Our findings support the genetic heterogeneity of NSCLC in Latin America, confirming that the frequency of EGFR mutations is intermediate between that observed in the Asian and Caucasian populations.
此前,我们报道了拉丁美洲非小细胞肺癌(NSCLC)患者表皮生长因子受体(EGFR)和 KRAS 突变的频率。EGFR 突变频率在亚洲(40%)和高加索人(15%)之间。在此,我们报告 NSCLC 突变的最新分布情况。

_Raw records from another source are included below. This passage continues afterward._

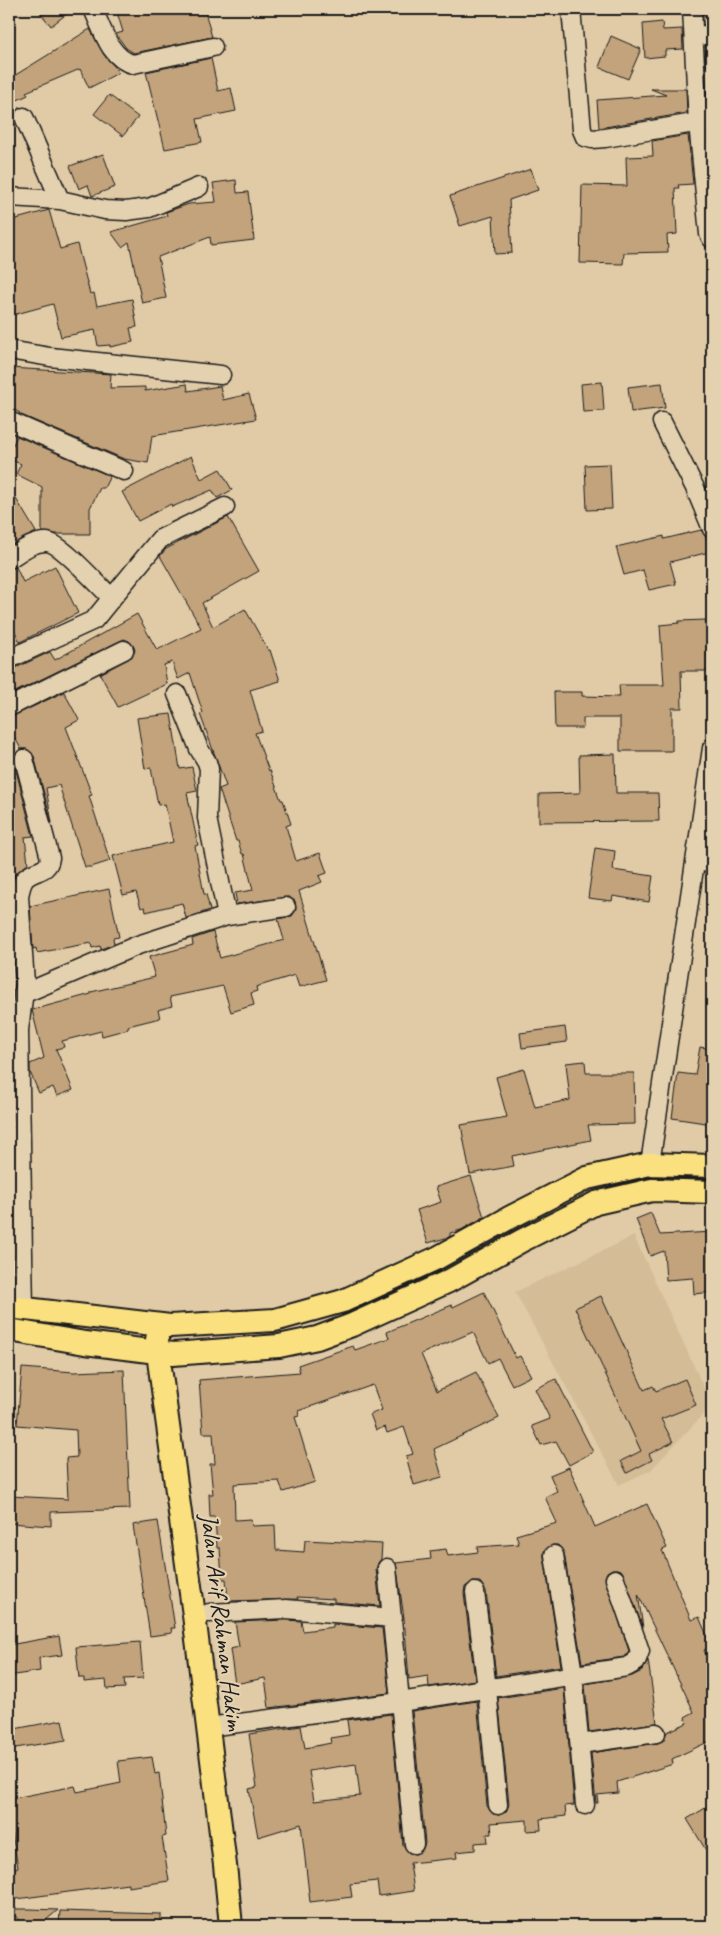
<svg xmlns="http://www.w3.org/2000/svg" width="721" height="1935" font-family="Caveat,sans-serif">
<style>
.built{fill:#d4bc97}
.building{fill:#c2a37c;stroke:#1c1c1c;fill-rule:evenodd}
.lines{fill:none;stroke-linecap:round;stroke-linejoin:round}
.minor-casing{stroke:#1c1c1c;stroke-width:21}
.major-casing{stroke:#1c1c1c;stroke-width:26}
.minor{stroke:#e4d1af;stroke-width:18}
.major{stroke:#fbe080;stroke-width:22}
.labels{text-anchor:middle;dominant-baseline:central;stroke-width:4.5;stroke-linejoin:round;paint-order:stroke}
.street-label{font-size:25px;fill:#1c1c1c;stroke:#e4d1af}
</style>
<rect width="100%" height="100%" fill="#e1cba7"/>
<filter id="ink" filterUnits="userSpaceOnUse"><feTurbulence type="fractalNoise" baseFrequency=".02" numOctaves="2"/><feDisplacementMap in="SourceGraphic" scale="10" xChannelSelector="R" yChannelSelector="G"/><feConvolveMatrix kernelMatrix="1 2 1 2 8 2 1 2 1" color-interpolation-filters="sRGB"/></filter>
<g filter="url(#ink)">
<path class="built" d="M634,1236L712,1405L651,1470L619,1485L515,1292Z"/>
<path class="building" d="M37,9H73L51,26Z
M116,9H200V14L205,12L212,37L134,53L126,48L116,34L123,32Z
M703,9H712V24L703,25Z
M662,22L663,30L682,29L683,49L665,50V56L645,58L643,24Z
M90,29L104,55L115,67L118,73L89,88L80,69L26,92L28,95L9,104V79Z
M611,36L641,49L628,79L599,67Z
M712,45V66H706L705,46Z
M211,58L218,91L231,88L236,111L197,119L202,142L165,149L146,72Z
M651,89H686L687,113L599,128L597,100L666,95Z
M109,95L138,117L123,136L94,114Z
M688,135L693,184L678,185L679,188H675L677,234L667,235L668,252L624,253L623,264L580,263L582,185L627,186L626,157L653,156L652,141Z
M103,154L115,187L92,196L88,185L79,189L70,166Z
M531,169L538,190L509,200L512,253L495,254L493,216L460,226L450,196Z
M236,180L237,193L248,192L254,240L211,245L210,237L158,257L166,298L142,303L129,242L122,247L111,232L167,216L166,212L189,204L216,202L213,183Z
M49,210L60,249L77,244L90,294L94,293L97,306L132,299L137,327L130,328L133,342L110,347V345L98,346L95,330L61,337L53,304L9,316V221Z
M9,368L111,374L110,388L145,387V391L187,384L188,391L220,386L223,400L249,394L256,419L152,436L148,463L124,459L19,414L20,413L9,407Z
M602,382L604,411L583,412L581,384Z
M662,383L665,408L631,412L628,387Z
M17,436L110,476L104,488H100L90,508V534H56L42,532V487L16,474L21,464L9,459V453Z
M191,456L201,479L220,469L232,490L217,498L212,490L172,507L171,504L138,521L122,492Z
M610,464L612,509L587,510L585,465Z
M9,487L36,532L9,546Z
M228,517L259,571L202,603L213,627L245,609L268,650H270L280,681L250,690L262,731L255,733L269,771L270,770L281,800H283L291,824L286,826L296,861L320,853L327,873L319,876L322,882L299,891L326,980L299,987L295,975L256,987L257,991L251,993L254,1005L231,1012L223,986L170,997L172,1006L158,1010L160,1018L128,1026V1029L102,1036L101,1031L62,1041L64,1047L56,1049L73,1090L57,1096L53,1087L39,1093L30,1072V1064L44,1058L32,1010L91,994V992L155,977L149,957L193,945L192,939L213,932L220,958L284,940L278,919L292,916L296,910L295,901L289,897L237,904L235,893L253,890L244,854H242L238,841H236L219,789L226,786L200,714L203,713L190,673L178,679L172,662L164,665L167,684L118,707L100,674L133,656L135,650L133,645L129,641L124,639L9,695V671L50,652L55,660L137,614L157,650L201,628L160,556L166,549Z
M701,530L706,537L709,552L670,562L676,584L649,590L643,570L624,575L616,547L664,536V539Z
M55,566L78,613L20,642L9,619V569L16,567L23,582Z
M706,620L708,671H681L682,708H672V751H620V718H583V728H555L554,692H582V696L620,697L619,685H664L660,625L679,623V621Z
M64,692L79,720L66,727L92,795L89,796L110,861L91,867H85L59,785L46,788L52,823L34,756L27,749H21L9,727V718Z
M171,714L180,769L192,767L197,791L187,793L198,845L195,846L204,894H206L210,910L186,918L182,903L146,912L145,907L141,908L136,892L123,895L113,856L173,842L165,804L158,805L151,768L145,769L137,718Z
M615,754L616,793H658L659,821L539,822V794L580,793L579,755Z
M14,763L33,836L25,837L28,864L16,873L10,885H9V765Z
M595,848L615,851L613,870L653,876L649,902L613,896L612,901L588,898Z
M109,889L119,937L113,938L114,944L101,949L100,946L92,948L91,943L37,953L36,948L33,949L30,906Z
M565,1027L567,1042L522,1048L520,1033Z
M700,1047L712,1049V1124L672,1118L678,1073L695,1075Z
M585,1061L586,1073H634L635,1124L588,1125L591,1140L512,1156L514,1166L470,1174L461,1125L507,1117L496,1077L524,1069L535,1107L570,1100L566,1063Z
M471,1176L484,1217L461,1230L450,1233V1236L449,1237L428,1243L417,1210L441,1202L436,1187Z
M651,1213L660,1235L712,1232V1292L694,1294L693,1278L666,1280L664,1251L650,1256L636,1219Z
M484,1292L516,1358L520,1356L531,1376L512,1385L498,1358L488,1363L473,1332L421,1354L437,1391L476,1372L499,1418L434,1449L442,1477L414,1485L406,1456L413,1454L404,1427L387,1433L385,1427L376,1430L370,1414L382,1410L373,1385L298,1411L299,1416L295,1417L315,1482L283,1492L279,1481L234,1484L235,1520L251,1519L252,1526L275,1525L276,1550L304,1552L305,1540L382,1544L381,1559L378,1563L376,1569L380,1606L334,1602V1599L297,1597L298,1599L228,1601L226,1579H222L220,1548H217L215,1517H210L209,1494H213L210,1464H215L213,1433H203L199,1380L300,1372L298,1365L353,1346L355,1350L389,1338L387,1332L452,1305L453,1307Z
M601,1296L644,1390L653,1386L656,1391L685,1379L696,1405L661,1419L673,1442L649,1454L652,1460L627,1473L621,1461L641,1451L575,1308Z
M22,1368L74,1372L124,1370L130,1509L51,1512V1526L9,1523V1496L68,1499L66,1458L77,1457L76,1430L17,1425Z
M556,1379L593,1452L569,1465L556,1441L541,1445L532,1426L550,1419L535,1389Z
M569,1467L595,1527L647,1504L667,1548L662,1550L691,1620L699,1617L712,1647L704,1650L712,1669V1740L672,1759L673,1764L617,1782L618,1793L597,1795L598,1803H596L591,1753L658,1743L663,1741L667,1732L687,1723L685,1717L694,1712L638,1594L643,1628L622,1571L617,1569H612L607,1572L605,1577L629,1651L627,1655L624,1657L582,1663L564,1553L558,1545H552L544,1551V1557L561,1666L496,1676L486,1591L480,1582H473L465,1587L464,1593L475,1680L429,1687L428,1676L409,1679L404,1618L396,1563L431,1559L430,1551L446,1549L448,1556L478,1552L477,1547L519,1544L516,1535L557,1523L545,1497L557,1491L550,1475Z
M158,1521L175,1628H171L172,1633L150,1636L133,1525Z
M286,1620L301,1621L303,1631L333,1627V1624L382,1628L389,1693L269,1708L265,1678L235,1684L230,1649L239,1647L235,1622Z
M59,1636L62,1655L39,1658L40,1671L9,1676V1645Z
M140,1642L143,1678L124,1679L125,1688L107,1689L106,1680L84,1682V1678H79L76,1647Z
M648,1660L657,1723L589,1732L585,1684L632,1676L642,1671Z
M564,1688L574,1805L565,1806L566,1816L540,1819L541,1830L527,1831V1820L491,1823L492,1834H487L488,1842L475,1843V1850L456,1852L457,1858L410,1863L414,1891L379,1896L377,1881L350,1884L352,1897L310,1902L301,1824L258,1837L249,1789L257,1787L249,1734L301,1726L305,1748L331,1743L330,1738L349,1735L347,1720L391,1714L403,1845L409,1853L416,1854L423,1849L425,1843L412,1711L477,1701L487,1806L493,1814L499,1815L507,1810L509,1804L498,1698ZM356,1764L360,1796L314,1801L309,1771Z
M62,1720L66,1740L9,1749V1730Z
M152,1757L155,1774L159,1773L166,1836L162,1837L169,1881L128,1887V1884L9,1900V1870L18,1867L12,1834L9,1835V1799L75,1786L77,1792L121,1783L118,1761Z
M712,1804V1860L687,1819Z
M9,1909H30L58,1910L39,1926H24Z
M60,1911L161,1914V1926H59Z"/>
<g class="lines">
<defs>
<path id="minor" d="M93,9C102,28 110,59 133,64L213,47
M571,9L582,130L585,137L592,139L605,138L712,120
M692,9L698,123L709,234L712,239
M694,37L712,34
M24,117L60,200
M9,197L60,200L105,210L126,211L149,208L199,187
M9,350L50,357L221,375
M9,421L124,471
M662,422L695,488L712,529
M9,559C20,552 33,541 47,542C61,543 100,587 112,598
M9,659L94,620L160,539L225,507
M177,694L199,749L207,762L209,769L207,818L227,916
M9,707L124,650
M695,861L712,863
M23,994L138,945L227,916L286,907
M650,1164L712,748
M24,1310L19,1030L25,983L19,896C20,891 21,885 24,880C32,869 48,874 50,858L24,759
M554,1555L573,1674L585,1805
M387,1568L414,1844
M475,1592L487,1689L498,1805
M209,1613L286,1609L393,1618
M208,1727L400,1702L627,1667L636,1662L640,1651L615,1579
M580,1744L656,1733"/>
<path id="major" d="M9,1307L170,1326L275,1320L343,1301L437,1258L509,1218L587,1178L650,1164L712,1166
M9,1330L85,1343L173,1354L279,1346L317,1338L352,1325L449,1281L521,1241L596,1203L652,1190L712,1192
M157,1339L158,1353L194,1615L225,1865L231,1926"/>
</defs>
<use href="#minor" class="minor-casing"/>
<use href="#major" class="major-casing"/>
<use href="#minor" class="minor"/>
<use href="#major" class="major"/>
</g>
</g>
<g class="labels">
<g class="street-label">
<text transform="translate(222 1622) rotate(83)">Jalan Arif Rahman Hakim</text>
</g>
</g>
<rect width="721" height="1935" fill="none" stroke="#e4d1af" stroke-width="30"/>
<rect x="15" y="15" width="691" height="1905" fill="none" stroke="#1c1c1c" stroke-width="2" filter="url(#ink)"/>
</svg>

对来自阿根廷(1713 例)、墨西哥(1417 例)、哥伦比亚(1939 例)、秘鲁(393 例)、巴拿马(174 例)和哥斯达黎加(102 例)的 5738 例 NSCLC 患者的样本进行 EGFR 和 KRAS 基因分型。
中位患者年龄为 62.2±12.3 岁;53.5%为女性,46.7%有吸烟史,95.2%为腺癌组织学类型。EGFR 突变频率为 26.0%(95%置信区间[CI],24.9-27.1;阿根廷,14.4%[12.8-15.6];墨西哥,34.3%[31.9-36.7];哥伦比亚,24.7%[22.8-26.6];秘鲁,51.1%[46.2-55.9];巴拿马,27.3%[20.7-33.9];哥斯达黎加,31.4%[22.4-40.4])。KRAS 突变频率为 14.0%(9.1-18.9)。在腺癌患者中,EGFR 突变与性别(女性 30.7% vs. 男性 18.4%;p<0.001)、非吸烟者状态(女性 27.4% vs. 男性 17.1%;p<0.001)、种族(混血儿/土著人 35.3% vs. 高加索人 13.7%;p<0.001)和无 KRAS 突变(女性 38.1% vs. 男性 4.7%;p<0.001)独立相关。EGFR 酪氨酸激酶抑制剂的总体缓解率为 60.6%(95%CI,52-69),无进展生存期和总生存期的中位数分别为 15.9 个月(95%CI,12.4-0.6)和 32 个月(95%CI,26.5-37.6)。
我们的研究结果支持拉丁美洲 NSCLC 的遗传异质性,证实 EGFR 突变的频率在亚洲和高加索人群之间。